Beyond Climate Change
Schnitzer also took the opportunity to “editorialize” about the fact that climate change “is actually a relatively small contributor to the increase in catastrophic losses.”
“I’m a climate change believer. For my kids and my grandkids, I feel absolutely urgent about it. And so nobody should hear me say anything other than that.”
Still, he said Travelers’ data and independent data reveal that the real drivers of catastrophe loss activity are population growth and economic inflation, along with factors like building codes and aging infrastructure.
“I’m not trying to divert anybody’s attention away from the climate change movement… But when you’re committing capital to a problem, you really need to be evidence-based about the problem. You really need to take all of those things that are contributing to the losses, you need to pick those threads apart, understand them as best you can, and that puts you in the best possible position to commit capital to it,” he said, adding that evidence-based presentations are also needed to help public policy makers think about climate solutions.
The Future of Insurance: Scale vs. Niche
In addition to describing Travelers’ long-range strategies and investments devoted to cat management, Schnitzer spoke to Wilkinson about spending $1.5 billion per year on technology and AI initiatives, and about long-term strategies to deal with social inflation—including hires of behavioral scientists, and about changes in the workforce generally. Ultimately, he said carriers will need scale to afford to compete in the future.
Specifically, Wilkinson asked Schnitzer to make a bold prediction about the future of insurance in three-to-five years.
“Scale is increasingly going to matter in the insurance industry…. Going back decades, you could be small and niche-y and be successful [but] that’s going to be harder and harder.”
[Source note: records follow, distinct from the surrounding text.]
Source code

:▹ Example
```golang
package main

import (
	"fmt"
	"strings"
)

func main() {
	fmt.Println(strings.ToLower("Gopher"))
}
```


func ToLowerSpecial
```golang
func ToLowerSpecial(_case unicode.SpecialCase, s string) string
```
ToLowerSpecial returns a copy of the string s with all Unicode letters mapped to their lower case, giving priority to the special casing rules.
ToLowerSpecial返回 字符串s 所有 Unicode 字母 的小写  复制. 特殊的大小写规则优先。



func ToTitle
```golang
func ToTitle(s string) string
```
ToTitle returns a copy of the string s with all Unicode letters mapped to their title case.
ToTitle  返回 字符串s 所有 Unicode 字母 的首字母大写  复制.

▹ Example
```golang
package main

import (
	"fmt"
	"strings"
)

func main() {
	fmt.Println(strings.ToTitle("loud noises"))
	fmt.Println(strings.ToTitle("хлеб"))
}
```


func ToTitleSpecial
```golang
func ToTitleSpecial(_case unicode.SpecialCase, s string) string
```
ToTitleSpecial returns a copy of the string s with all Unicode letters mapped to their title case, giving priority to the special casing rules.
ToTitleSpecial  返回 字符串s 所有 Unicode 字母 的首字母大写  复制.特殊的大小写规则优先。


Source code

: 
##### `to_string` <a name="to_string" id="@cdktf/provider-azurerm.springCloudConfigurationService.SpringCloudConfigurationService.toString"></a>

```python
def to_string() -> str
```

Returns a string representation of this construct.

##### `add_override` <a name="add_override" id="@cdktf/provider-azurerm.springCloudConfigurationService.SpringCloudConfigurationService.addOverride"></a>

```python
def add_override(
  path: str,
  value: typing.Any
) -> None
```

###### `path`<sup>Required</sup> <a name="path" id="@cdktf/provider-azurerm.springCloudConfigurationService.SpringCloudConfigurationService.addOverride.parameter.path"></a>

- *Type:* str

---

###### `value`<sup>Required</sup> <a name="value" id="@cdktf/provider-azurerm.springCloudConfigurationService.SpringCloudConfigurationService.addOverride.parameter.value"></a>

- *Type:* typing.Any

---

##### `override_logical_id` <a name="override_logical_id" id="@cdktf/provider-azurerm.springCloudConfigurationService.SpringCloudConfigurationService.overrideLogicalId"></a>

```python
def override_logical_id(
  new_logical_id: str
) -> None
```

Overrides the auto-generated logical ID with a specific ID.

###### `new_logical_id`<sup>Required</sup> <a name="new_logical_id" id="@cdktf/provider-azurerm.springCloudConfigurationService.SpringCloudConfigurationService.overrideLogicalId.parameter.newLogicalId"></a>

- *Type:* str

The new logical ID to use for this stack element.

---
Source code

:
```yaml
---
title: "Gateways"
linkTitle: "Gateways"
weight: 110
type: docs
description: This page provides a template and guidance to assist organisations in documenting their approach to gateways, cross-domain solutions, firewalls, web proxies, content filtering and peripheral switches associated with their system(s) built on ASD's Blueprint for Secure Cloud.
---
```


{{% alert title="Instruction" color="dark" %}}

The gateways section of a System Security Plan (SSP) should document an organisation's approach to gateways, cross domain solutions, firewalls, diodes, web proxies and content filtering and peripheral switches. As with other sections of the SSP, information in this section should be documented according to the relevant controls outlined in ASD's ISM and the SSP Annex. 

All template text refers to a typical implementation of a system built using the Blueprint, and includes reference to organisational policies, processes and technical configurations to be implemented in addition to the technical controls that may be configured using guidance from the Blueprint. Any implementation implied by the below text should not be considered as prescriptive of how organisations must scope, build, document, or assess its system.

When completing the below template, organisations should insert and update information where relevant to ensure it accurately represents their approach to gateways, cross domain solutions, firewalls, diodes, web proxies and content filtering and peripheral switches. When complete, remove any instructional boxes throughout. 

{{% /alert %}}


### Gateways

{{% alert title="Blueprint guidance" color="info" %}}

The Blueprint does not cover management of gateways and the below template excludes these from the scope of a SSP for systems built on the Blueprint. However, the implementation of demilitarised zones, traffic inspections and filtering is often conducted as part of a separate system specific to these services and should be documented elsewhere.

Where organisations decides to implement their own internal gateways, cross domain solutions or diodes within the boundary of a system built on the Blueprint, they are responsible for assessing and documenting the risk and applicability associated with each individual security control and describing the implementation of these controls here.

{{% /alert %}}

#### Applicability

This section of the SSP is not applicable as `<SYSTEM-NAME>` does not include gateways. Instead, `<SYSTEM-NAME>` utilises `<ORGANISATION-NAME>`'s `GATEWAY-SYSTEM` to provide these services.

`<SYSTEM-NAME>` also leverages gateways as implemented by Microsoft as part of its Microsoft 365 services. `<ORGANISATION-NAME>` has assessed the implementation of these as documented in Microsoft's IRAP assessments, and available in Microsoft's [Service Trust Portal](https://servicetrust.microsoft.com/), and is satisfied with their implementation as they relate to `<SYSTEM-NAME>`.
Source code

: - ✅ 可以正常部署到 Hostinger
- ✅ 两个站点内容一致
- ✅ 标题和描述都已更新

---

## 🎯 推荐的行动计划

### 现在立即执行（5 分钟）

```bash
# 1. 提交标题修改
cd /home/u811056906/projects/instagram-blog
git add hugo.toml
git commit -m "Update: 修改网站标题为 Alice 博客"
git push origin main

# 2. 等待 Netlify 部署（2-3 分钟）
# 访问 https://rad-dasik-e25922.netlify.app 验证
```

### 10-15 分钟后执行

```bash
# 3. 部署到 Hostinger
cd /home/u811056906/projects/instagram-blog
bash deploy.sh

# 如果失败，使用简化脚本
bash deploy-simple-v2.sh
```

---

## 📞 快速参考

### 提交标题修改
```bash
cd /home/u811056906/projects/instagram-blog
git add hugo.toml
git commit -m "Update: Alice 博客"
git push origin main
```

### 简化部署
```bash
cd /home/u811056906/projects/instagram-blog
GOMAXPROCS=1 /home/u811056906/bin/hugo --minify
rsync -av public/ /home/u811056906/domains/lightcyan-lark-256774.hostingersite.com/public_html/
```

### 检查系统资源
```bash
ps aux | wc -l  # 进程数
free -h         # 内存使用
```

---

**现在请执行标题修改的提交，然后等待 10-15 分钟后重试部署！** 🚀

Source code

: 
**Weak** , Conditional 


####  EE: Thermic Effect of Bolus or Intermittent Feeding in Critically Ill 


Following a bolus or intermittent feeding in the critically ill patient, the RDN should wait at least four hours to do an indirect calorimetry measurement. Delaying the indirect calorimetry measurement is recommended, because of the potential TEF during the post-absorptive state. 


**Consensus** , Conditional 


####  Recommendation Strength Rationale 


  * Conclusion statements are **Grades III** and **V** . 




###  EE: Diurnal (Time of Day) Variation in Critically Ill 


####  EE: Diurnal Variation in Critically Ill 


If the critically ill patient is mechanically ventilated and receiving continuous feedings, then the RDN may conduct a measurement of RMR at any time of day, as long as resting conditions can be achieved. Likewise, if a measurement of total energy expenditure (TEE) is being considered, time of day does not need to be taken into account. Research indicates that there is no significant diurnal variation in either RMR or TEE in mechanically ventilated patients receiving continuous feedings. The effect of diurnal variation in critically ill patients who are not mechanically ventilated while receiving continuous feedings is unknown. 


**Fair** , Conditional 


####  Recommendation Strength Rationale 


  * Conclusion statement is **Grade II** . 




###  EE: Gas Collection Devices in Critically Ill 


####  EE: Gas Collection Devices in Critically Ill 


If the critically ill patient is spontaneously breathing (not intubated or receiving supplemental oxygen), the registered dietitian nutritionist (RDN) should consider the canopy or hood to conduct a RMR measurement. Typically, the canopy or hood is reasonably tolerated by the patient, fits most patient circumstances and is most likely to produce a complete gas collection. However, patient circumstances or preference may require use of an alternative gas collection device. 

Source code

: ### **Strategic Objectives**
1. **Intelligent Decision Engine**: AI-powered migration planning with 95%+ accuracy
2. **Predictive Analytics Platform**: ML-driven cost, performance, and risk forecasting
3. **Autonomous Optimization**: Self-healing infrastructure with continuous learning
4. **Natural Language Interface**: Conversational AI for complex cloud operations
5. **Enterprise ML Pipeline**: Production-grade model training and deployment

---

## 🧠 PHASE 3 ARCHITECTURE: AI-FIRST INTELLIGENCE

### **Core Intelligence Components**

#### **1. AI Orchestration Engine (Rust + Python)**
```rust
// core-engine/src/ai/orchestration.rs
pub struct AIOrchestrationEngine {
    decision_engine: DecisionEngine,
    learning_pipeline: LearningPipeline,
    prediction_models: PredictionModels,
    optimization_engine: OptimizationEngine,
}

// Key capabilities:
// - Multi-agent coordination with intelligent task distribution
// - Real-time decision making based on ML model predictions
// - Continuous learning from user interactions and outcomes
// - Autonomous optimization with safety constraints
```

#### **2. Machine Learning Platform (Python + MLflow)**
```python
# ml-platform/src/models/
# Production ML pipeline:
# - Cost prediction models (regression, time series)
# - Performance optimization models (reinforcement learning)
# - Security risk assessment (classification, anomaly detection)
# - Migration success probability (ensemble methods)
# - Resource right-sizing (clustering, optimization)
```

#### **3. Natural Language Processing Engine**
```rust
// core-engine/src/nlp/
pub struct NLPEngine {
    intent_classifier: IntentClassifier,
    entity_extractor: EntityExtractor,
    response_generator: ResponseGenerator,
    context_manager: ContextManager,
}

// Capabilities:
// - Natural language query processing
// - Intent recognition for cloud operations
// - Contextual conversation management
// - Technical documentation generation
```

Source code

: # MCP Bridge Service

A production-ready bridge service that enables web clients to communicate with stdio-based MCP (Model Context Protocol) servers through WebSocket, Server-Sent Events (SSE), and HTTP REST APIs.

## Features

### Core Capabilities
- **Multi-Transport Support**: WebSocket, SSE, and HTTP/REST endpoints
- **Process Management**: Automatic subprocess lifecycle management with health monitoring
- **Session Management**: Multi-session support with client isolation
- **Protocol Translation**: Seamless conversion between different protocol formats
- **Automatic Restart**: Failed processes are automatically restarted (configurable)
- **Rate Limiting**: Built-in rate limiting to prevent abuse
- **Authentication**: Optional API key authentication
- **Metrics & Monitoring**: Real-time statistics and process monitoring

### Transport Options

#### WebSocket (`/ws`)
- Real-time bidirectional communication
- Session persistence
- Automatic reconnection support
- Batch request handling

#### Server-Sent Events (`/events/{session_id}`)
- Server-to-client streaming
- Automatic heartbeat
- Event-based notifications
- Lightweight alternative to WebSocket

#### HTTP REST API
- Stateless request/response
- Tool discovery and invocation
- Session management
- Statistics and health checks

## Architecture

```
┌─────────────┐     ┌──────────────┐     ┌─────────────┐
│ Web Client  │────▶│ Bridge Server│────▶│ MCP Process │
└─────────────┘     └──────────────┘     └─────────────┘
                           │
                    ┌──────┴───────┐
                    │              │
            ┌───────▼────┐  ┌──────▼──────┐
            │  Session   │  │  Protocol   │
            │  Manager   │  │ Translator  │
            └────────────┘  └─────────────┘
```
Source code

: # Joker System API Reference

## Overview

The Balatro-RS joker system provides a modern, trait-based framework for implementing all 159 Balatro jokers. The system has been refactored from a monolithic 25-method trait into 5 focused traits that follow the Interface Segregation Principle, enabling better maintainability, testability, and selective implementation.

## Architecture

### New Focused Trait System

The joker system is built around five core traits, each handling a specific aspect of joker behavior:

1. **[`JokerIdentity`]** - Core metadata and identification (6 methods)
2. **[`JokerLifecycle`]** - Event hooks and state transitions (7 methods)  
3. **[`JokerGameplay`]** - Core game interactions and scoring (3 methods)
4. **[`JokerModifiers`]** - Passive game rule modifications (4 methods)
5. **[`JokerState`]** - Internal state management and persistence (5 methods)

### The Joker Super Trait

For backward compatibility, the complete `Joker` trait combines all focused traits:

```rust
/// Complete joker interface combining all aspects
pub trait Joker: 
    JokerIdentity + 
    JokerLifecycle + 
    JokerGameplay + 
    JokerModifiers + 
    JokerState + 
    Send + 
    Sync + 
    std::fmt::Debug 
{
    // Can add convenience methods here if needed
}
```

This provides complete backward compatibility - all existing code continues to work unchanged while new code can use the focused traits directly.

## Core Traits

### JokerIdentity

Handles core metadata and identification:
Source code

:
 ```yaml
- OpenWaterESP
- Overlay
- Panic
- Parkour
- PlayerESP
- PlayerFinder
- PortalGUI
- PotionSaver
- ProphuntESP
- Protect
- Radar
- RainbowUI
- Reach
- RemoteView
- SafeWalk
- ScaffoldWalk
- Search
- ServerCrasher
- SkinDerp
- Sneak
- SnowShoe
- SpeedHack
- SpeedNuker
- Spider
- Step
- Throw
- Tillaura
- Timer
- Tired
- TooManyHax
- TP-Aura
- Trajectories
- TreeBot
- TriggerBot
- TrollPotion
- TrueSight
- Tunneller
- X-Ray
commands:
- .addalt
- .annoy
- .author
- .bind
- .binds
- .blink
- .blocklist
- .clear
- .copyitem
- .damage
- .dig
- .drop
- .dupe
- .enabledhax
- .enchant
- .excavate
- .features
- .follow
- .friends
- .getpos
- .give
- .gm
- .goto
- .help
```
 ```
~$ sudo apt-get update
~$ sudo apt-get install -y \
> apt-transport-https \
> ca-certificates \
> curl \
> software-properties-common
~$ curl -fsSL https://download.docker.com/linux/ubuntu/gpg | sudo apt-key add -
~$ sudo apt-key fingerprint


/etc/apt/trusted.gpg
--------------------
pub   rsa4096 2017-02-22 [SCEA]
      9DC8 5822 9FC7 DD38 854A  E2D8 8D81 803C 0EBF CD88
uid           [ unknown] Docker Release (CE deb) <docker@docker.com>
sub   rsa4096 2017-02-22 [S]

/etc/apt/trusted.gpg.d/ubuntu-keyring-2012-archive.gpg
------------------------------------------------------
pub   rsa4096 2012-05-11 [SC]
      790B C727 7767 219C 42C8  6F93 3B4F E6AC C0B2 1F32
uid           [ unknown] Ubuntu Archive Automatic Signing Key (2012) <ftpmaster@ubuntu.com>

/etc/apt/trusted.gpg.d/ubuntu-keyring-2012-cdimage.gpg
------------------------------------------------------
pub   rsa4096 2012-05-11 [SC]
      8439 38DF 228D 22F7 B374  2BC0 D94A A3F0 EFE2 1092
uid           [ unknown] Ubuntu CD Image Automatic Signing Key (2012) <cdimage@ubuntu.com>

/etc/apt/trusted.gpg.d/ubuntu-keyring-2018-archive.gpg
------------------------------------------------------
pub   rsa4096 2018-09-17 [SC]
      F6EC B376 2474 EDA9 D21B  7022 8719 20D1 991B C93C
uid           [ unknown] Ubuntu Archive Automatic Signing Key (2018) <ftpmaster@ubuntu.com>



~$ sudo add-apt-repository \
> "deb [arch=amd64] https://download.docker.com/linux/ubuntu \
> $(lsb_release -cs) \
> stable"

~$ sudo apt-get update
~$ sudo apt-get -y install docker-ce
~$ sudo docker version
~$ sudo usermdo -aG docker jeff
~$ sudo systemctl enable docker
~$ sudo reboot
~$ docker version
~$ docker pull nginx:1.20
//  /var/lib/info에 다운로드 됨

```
He continued: “I don’t think Travelers is uniquely positioned, but I [also] don’t think there are that many companies that are spending large sums of money in very effective ways and developing technology that’s going to be consequential in the way we run this business—that have the data to fuel that technology and artificial intelligence, that have the balance sheet that positions you to deal with the uncertainty and the weather volatility.
“All of that impacts the availability of cost of reinsurance. So, I think it’s going to be harder and harder to not be ‘at scale.’ I think over time, that results in just a gravitational pull—premium consolidation of premium from the companies that aren’t ‘of scale’ to the ones that are two things: one, ‘of scale,’ and two, leveraging that scale effectively.”
Earlier in the session, Schnitzer predicted that the impact of AI on the insurance industry “is going to be profound,” going on to describe AI-assisted first notice of loss as well as straight-through processing of about half of Travelers’ claims among tangible examples of AI and advanced technologies at Travelers.
On the underwriting side, Travelers has even seen efficiency gains in specialty insurance businesses like management liability, the CEO reported. In that line, he said, submission information comes in an unstructured way—through emails or faxes—resulting in an intake process that averaged two hours per submission.
“We now have unleashed AI on that, and we now do that whole process in two minutes,” he said, highlighting the time savings across the thousands of submissions the carrier handles every month. “Our agent and broker partners tell us that in a high percentage of cases, the first quote gets the business,” he added, suggesting that the AI assistance puts Travelers “in a position to operate more effectively and to win more often.”